**EXCERPT**
We already had a dog, Dexter, who was an awesome black lab mix (he lives with my daughter and her fiance now). The house I live in (and lived in then) is tiny. At the time, we had Dexter and 5 cats. Far too many animals for a two bedroom house, but these were pets I cared about, so I wasn’t too bothered by the overpopulation problem in the house.

But oh no, a dog and five cats wasn’t enough for the Parasite (which is his new name as far as I’m concerned so that’s who he’ll be from now on). No, he had to have his OWN dog, one that HE picked. I told him we had no room for another pet, and it was already too expensive feeding and taking care of the ones we had (remember, he contributed nothing financially since he refused to work so all their expenses fell on me) but he couldn’t see reason.
Instead, he whined petulantly, “But Dexter needs a playmate!”
Dexter did not need a playmate. Parasite needed some easy narcissistic supply.

A few weeks passed and Parasite gaslighted me by telling me and everyone else who would listen that “Lauren hates animals” because I put my foot down about getting a new puppy.

One day I came home from work and found Parasite slumped on the couch that had a huge valley in the center from his constant inert and hateful presence, and in his arms was a puppy. A Jack Russell puppy.

**PROBLEM TO WORK ON**
List every name the excerpt uses for an individual person or animal. The data after this point are separate material, unrelated to the excerpt.

**Data records**
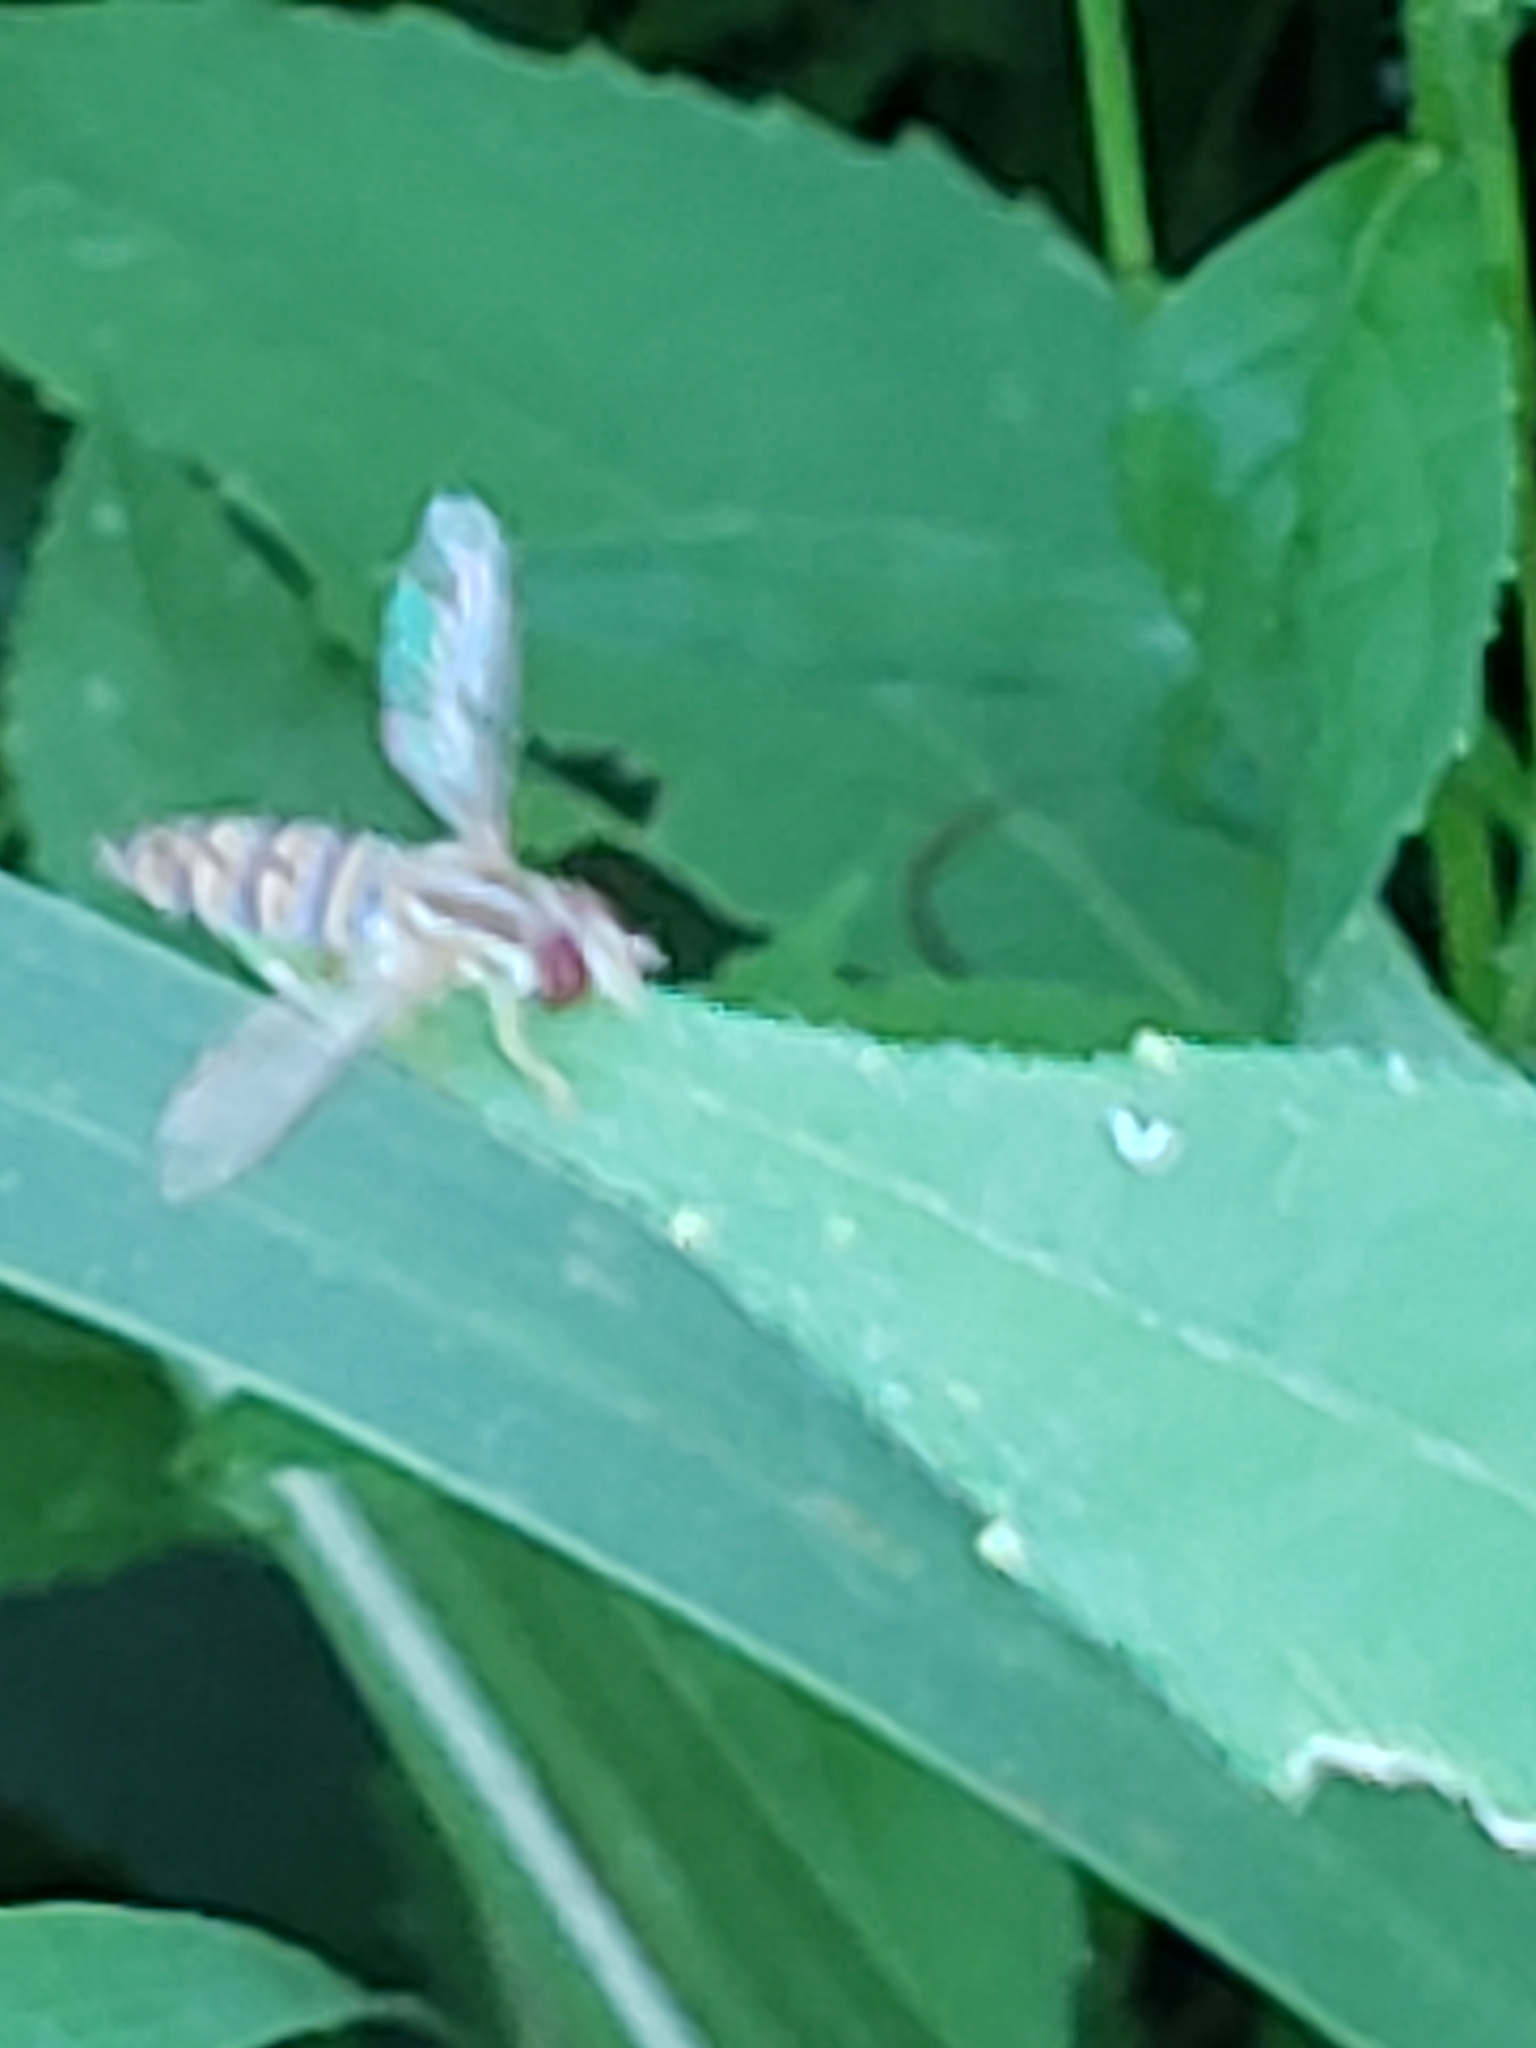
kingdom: Animalia
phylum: Arthropoda
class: Insecta
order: Diptera
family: Syrphidae
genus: Toxomerus
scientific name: Toxomerus politus
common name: Maize calligrapher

**SOLUTION TO THIS TASK**
Dexter, Parasite, Lauren